Denoising of magnetic resonance images of brain tumor using BT-Autonet

Abstract

While obtaining medical images from sources such as Magnetic Resonance Imaging (MRI), Computed Tomography(CT), and ultrasound, noise is observed within images obtained from real world situations. Often this noise is caused due to vibrations of magnetic coils caused by quick electrical pulses, random thermal motion of protons in the tissue, reverberation and refraction artifacts. Denoising technique is one of the critical aspects in the Computer-aided Diagnosis (CAD) system, since MRI is susceptible to noises like Gaussian, Rician and Rayleigh. Traditional methods for MRI denoising are prone to challenges such as loss of information, loss caused during compression and retention of edge features. Hence, this paper presents a comparative analysis of various image denoising methods and hence, proposes an autoencoder based network Brain Tumor (BT)-Autonet for the removal of noise from brain MRI. Further, the performance analysis of the various denoising approaches is measured using different metrics.
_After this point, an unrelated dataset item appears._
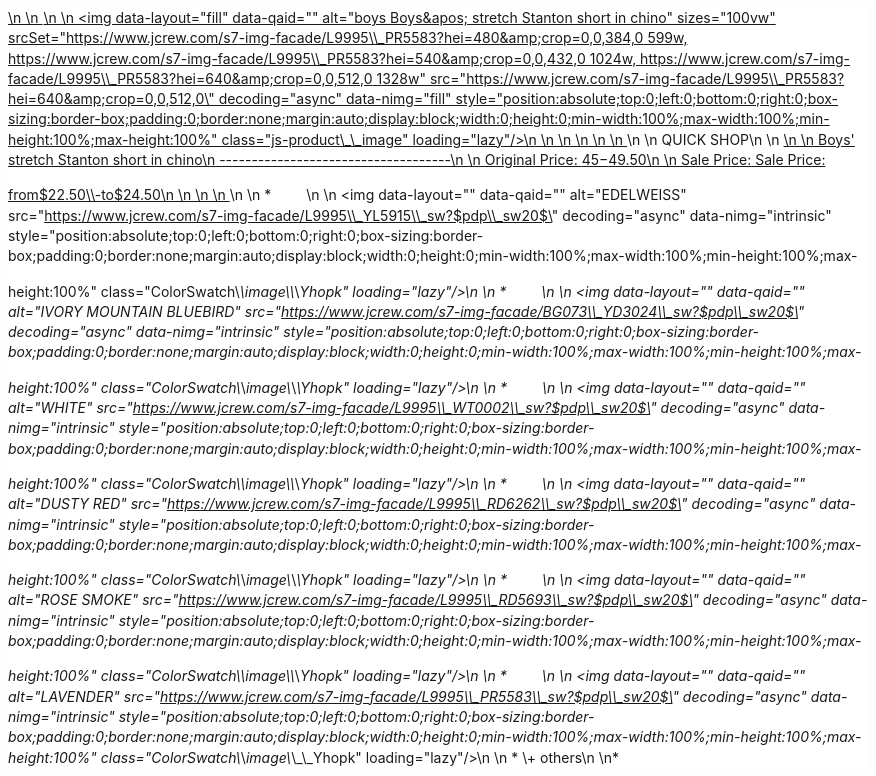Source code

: [\n    \n    ![boys Boys&apos; stretch Stanton short in chino](data:image/gif;base64,R0lGODlhAQABAIAAAAAAAP///yH5BAEAAAAALAAAAAABAAEAAAIBRAA7)\n    \n    <img data-layout=\"fill\" data-qaid=\"\" alt=\"boys Boys&amp;apos; stretch Stanton short in chino\" sizes=\"100vw\" srcSet=\"https://www.jcrew.com/s7-img-facade/L9995\\_PR5583?hei=480&amp;crop=0,0,384,0 599w, https://www.jcrew.com/s7-img-facade/L9995\\_PR5583?hei=540&amp;crop=0,0,432,0 1024w, https://www.jcrew.com/s7-img-facade/L9995\\_PR5583?hei=640&amp;crop=0,0,512,0 1328w\" src=\"https://www.jcrew.com/s7-img-facade/L9995\\_PR5583?hei=640&amp;crop=0,0,512,0\" decoding=\"async\" data-nimg=\"fill\" style=\"position:absolute;top:0;left:0;bottom:0;right:0;box-sizing:border-box;padding:0;border:none;margin:auto;display:block;width:0;height:0;min-width:100%;max-width:100%;min-height:100%;max-height:100%\" class=\"js-product\\_\\_image\" loading=\"lazy\"/>\n    \n    \n    \n    \n    \n    ](/m/boys/categories/clothing/shorts/stanton-shorts/boysapos-stretch-stanton-short-in-chino/MP006?display=standard&fit=Classic&color_name=lavender&colorProductCode=L9995)\n    \n    QUICK SHOP\n    \n    [\n    \n    Boys' stretch Stanton short in chino\n    ------------------------------------\n    \n    Original Price: $45-$49.50\n    \n    Sale Price: Sale Price: from$22.50\\-to$24.50\n    \n    \n    \n    ](/m/boys/categories/clothing/shorts/stanton-shorts/boysapos-stretch-stanton-short-in-chino/MP006?display=standard&fit=Classic&color_name=lavender&colorProductCode=L9995)\n    \n    *   ![](data:image/svg+xml,%3csvg%20xmlns=%27http://www.w3.org/2000/svg%27%20version=%271.1%27%20width=%2730%27%20height=%2730%27/%3e)![EDELWEISS](data:image/gif;base64,R0lGODlhAQABAIAAAAAAAP///yH5BAEAAAAALAAAAAABAAEAAAIBRAA7)\n        \n        <img data-layout=\"\" data-qaid=\"\" alt=\"EDELWEISS\" src=\"https://www.jcrew.com/s7-img-facade/L9995\\_YL5915\\_sw?$pdp\\_sw20$\" decoding=\"async\" data-nimg=\"intrinsic\" style=\"position:absolute;top:0;left:0;bottom:0;right:0;box-sizing:border-box;padding:0;border:none;margin:auto;display:block;width:0;height:0;min-width:100%;max-width:100%;min-height:100%;max-height:100%\" class=\"ColorSwatch\\_\\_image\\_\\_\\_Yhopk\" loading=\"lazy\"/>\n        \n    *   ![](data:image/svg+xml,%3csvg%20xmlns=%27http://www.w3.org/2000/svg%27%20version=%271.1%27%20width=%2730%27%20height=%2730%27/%3e)![IVORY MOUNTAIN BLUEBIRD](data:image/gif;base64,R0lGODlhAQABAIAAAAAAAP///yH5BAEAAAAALAAAAAABAAEAAAIBRAA7)\n        \n        <img data-layout=\"\" data-qaid=\"\" alt=\"IVORY MOUNTAIN BLUEBIRD\" src=\"https://www.jcrew.com/s7-img-facade/BG073\\_YD3024\\_sw?$pdp\\_sw20$\" decoding=\"async\" data-nimg=\"intrinsic\" style=\"position:absolute;top:0;left:0;bottom:0;right:0;box-sizing:border-box;padding:0;border:none;margin:auto;display:block;width:0;height:0;min-width:100%;max-width:100%;min-height:100%;max-height:100%\" class=\"ColorSwatch\\_\\_image\\_\\_\\_Yhopk\" loading=\"lazy\"/>\n        \n    *   ![](data:image/svg+xml,%3csvg%20xmlns=%27http://www.w3.org/2000/svg%27%20version=%271.1%27%20width=%2730%27%20height=%2730%27/%3e)![WHITE](data:image/gif;base64,R0lGODlhAQABAIAAAAAAAP///yH5BAEAAAAALAAAAAABAAEAAAIBRAA7)\n        \n        <img data-layout=\"\" data-qaid=\"\" alt=\"WHITE\" src=\"https://www.jcrew.com/s7-img-facade/L9995\\_WT0002\\_sw?$pdp\\_sw20$\" decoding=\"async\" data-nimg=\"intrinsic\" style=\"position:absolute;top:0;left:0;bottom:0;right:0;box-sizing:border-box;padding:0;border:none;margin:auto;display:block;width:0;height:0;min-width:100%;max-width:100%;min-height:100%;max-height:100%\" class=\"ColorSwatch\\_\\_image\\_\\_\\_Yhopk\" loading=\"lazy\"/>\n        \n    *   ![](data:image/svg+xml,%3csvg%20xmlns=%27http://www.w3.org/2000/svg%27%20version=%271.1%27%20width=%2730%27%20height=%2730%27/%3e)![DUSTY RED](data:image/gif;base64,R0lGODlhAQABAIAAAAAAAP///yH5BAEAAAAALAAAAAABAAEAAAIBRAA7)\n        \n        <img data-layout=\"\" data-qaid=\"\" alt=\"DUSTY RED\" src=\"https://www.jcrew.com/s7-img-facade/L9995\\_RD6262\\_sw?$pdp\\_sw20$\" decoding=\"async\" data-nimg=\"intrinsic\" style=\"position:absolute;top:0;left:0;bottom:0;right:0;box-sizing:border-box;padding:0;border:none;margin:auto;display:block;width:0;height:0;min-width:100%;max-width:100%;min-height:100%;max-height:100%\" class=\"ColorSwatch\\_\\_image\\_\\_\\_Yhopk\" loading=\"lazy\"/>\n        \n    *   ![](data:image/svg+xml,%3csvg%20xmlns=%27http://www.w3.org/2000/svg%27%20version=%271.1%27%20width=%2730%27%20height=%2730%27/%3e)![ROSE SMOKE](data:image/gif;base64,R0lGODlhAQABAIAAAAAAAP///yH5BAEAAAAALAAAAAABAAEAAAIBRAA7)\n        \n        <img data-layout=\"\" data-qaid=\"\" alt=\"ROSE SMOKE\" src=\"https://www.jcrew.com/s7-img-facade/L9995\\_RD5693\\_sw?$pdp\\_sw20$\" decoding=\"async\" data-nimg=\"intrinsic\" style=\"position:absolute;top:0;left:0;bottom:0;right:0;box-sizing:border-box;padding:0;border:none;margin:auto;display:block;width:0;height:0;min-width:100%;max-width:100%;min-height:100%;max-height:100%\" class=\"ColorSwatch\\_\\_image\\_\\_\\_Yhopk\" loading=\"lazy\"/>\n        \n    *   ![](data:image/svg+xml,%3csvg%20xmlns=%27http://www.w3.org/2000/svg%27%20version=%271.1%27%20width=%2730%27%20height=%2730%27/%3e)![LAVENDER](data:image/gif;base64,R0lGODlhAQABAIAAAAAAAP///yH5BAEAAAAALAAAAAABAAEAAAIBRAA7)\n        \n        <img data-layout=\"\" data-qaid=\"\" alt=\"LAVENDER\" src=\"https://www.jcrew.com/s7-img-facade/L9995\\_PR5583\\_sw?$pdp\\_sw20$\" decoding=\"async\" data-nimg=\"intrinsic\" style=\"position:absolute;top:0;left:0;bottom:0;right:0;box-sizing:border-box;padding:0;border:none;margin:auto;display:block;width:0;height:0;min-width:100%;max-width:100%;min-height:100%;max-height:100%\" class=\"ColorSwatch\\_\\_image\\_\\_\\_Yhopk\" loading=\"lazy\"/>\n        \n    *   \\+ others\n    \n*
The proposed network BT-Autonet for 128 × 128 image dataset achieves a Peak Signal-to-Noise Ratio (PSNR) of 30.788, Mean Square Error(MSE) of 25.179, Structural Similarity Index Measure(SSIM) of 0.9 for Gaussian Dataset. It achieves a PSNR of 27.952, MSE of 23.129, SSIM of 0.861 for Rician Dataset and PSNR of 25.329, MSE of 44.378, SSIM of 0.873 for Rayleigh Dataset with an execution time of 10.5 s for Gaussian Dataset, 11 s for Rician Dataset and 11 s for Rayleigh Dataset. For 256 × 256 image dataset, BT-Autonet achieves a PSNR of 30.452, MSE of 30.036, SSIM of 0.816 for Gaussian Dataset while PSNR of 29.64, MSE of 41.684, SSIM of 0.809 for Rician Dataset and PSNR of 12.818, MSE of 67.219, SSIM 0.279 for Rayleigh Dataset with an execution time of 25 s for Gaussian Dataset, 27 s for Rician Dataset and 26 s for Rayleigh Dataset during the examination. Therefore, the proposed network outperformed the existing models in PSNR, SSIM, MSE and execution time.